Tech Stack Django 6.0 on Python 3.12+ forms the backbone, with psycopg and mysqlclient enabling support for PostgreSQL, MySQL, MariaDB, and SQLite. Pydantic handles API request validation with field-level constraints and model validators. The cronsim library parses standard cron expressions and the oncalendar library handles systemd-style OnCalendar schedules. aiosmtpd powers the SMTP listener for email-based pings. fido2 implements WebAuthn/FIDO2 two-factor authentication. whitenoise serves static assets directly from Django in production. uWSGI and Docker with multi-stage builds cover the production deployment path. The CI matrix tests across SQLite, PostgreSQL, MySQL, and MariaDB on Python 3.12, 3.13, and 3.14 simultaneously.
Code Quality The test suite spans nearly 200 test files with individual test modules per API endpoint, per management command, and per integration transport. The time-machine library enables deterministic datetime testing without monkey-patching. mypy with django-stubs-ext and mypy_django_plugin enforces type safety at the ORM query level — a level of rigor rarely seen in Django projects. The configuration layer uses typed accessor functions (envbool, envint, envsecret) including _FILE suffix support for secret injection from the filesystem. Error handling in transport modules uses explicit exception hierarchies with structured logging. A separate coverage CI workflow tracks test completeness alongside the main test matrix.
What Makes It Unique The inverted monitoring model — jobs report success rather than being polled for liveness — is the right abstraction for scheduled task monitoring and Healthchecks executes it with exceptional depth. Supporting systemd OnCalendar expressions alongside standard cron syntax covers infrastructure-native scheduling that most competitors ignore. The _FILE environment variable convention for secret injection is a thoughtful Kubernetes and Docker secrets pattern baked into the configuration layer. Having 29 notification integrations each in isolated modules with their own test suites is unusually thorough. The optional payments module lets operators run an identical-feature commercial hosted service from the same open-source codebase — a genuinely transparent business model.
Self-Hosting
Healthchecks is released under the BSD 3-Clause license, one of the most permissive open-source licenses available. You can use it commercially, modify it freely, distribute modified versions, and integrate it into proprietary infrastructure without any copyleft obligations. The only requirement is preserving the copyright notice and license text in redistributions. There are no open-core restrictions, no gated enterprise features, and no license keys — the self-hosted version and the hosted healthchecks.io service run from the same codebase.

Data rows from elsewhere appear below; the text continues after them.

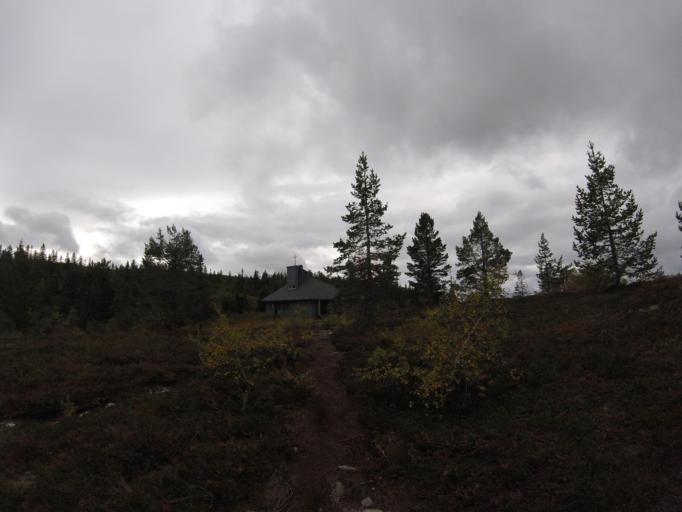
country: NO
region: Buskerud
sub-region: Flesberg
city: Lampeland
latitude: 59.7551
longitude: 9.4133
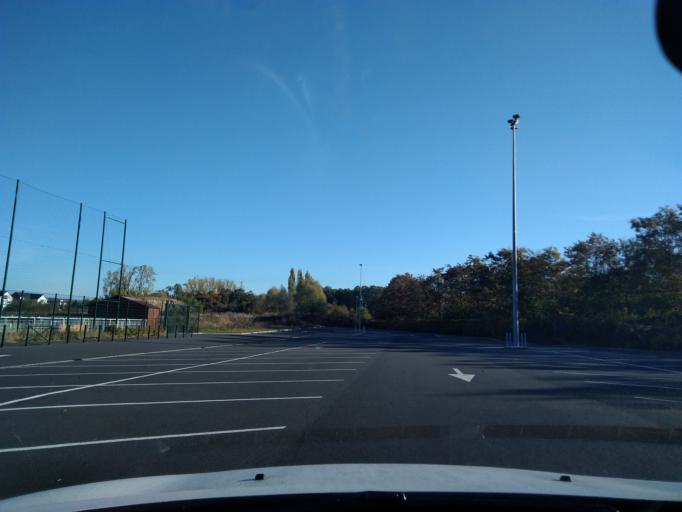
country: FR
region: Lorraine
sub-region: Departement de la Moselle
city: Sarreguemines
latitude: 49.1063
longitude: 7.0836
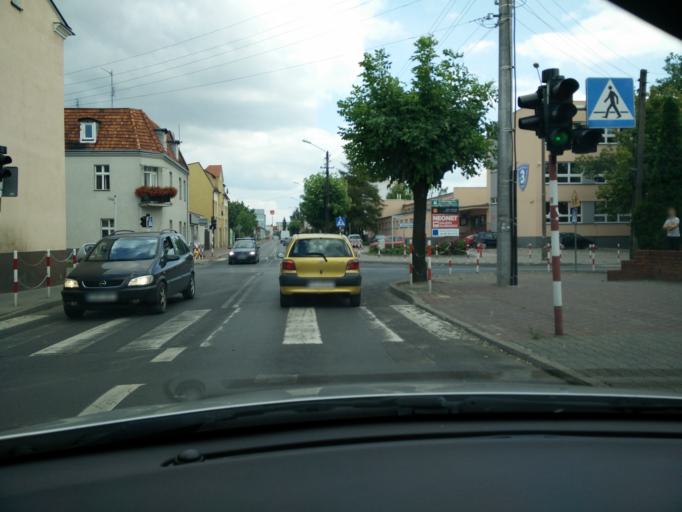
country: PL
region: Greater Poland Voivodeship
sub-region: Powiat sredzki
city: Sroda Wielkopolska
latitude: 52.2273
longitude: 17.2703
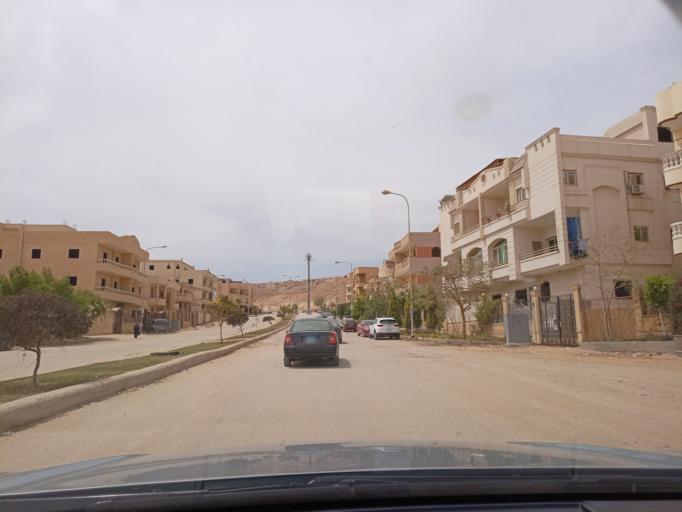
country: EG
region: Muhafazat al Qalyubiyah
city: Al Khankah
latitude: 30.2372
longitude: 31.4891
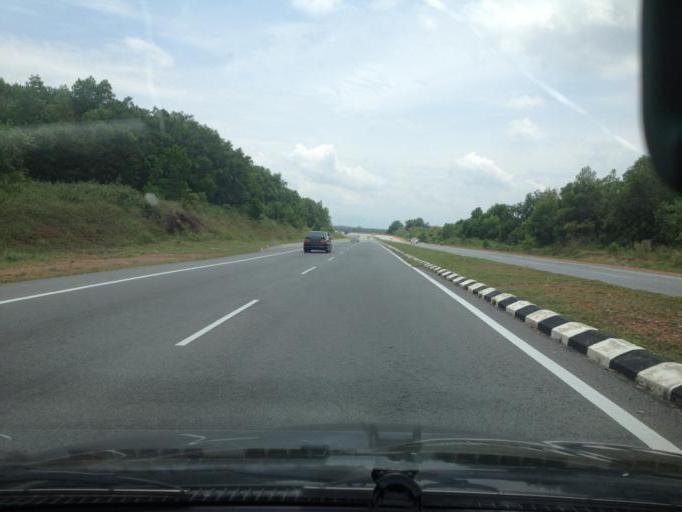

Running Healthchecks yourself requires a Python 3.12+ environment, a supported relational database (PostgreSQL is recommended for production; MySQL, MariaDB, and SQLite also work), and an SMTP relay for outbound email. In practice, most teams deploy via the official Docker image, which bundles uWSGI and can be configured entirely through environment variables. You are responsible for database backups, SSL termination via a reverse proxy, keeping the application updated across releases, and running the sendalerts and sendreports management commands as persistent background processes — typically managed by systemd, supervisor, or Docker Compose restart policies. If you use email pings via the SMTP listener, you will also need to expose a port and manage inbound mail routing.
The hosted service at healthchecks.io removes all operational overhead: it provides a managed database, automatic updates, guaranteed uptime SLAs, and support. The free tier covers up to 20 checks; paid plans extend check counts, team seats, and log retention. Self-hosters give up managed upgrades across the active release cadence (roughly monthly releases), the support relationship, and guaranteed infrastructure reliability in exchange for full data sovereignty and no per-check or per-seat pricing. For teams with modest infrastructure skills and a need for unlimited checks or custom integrations, self-hosting is straightforward and well-documented.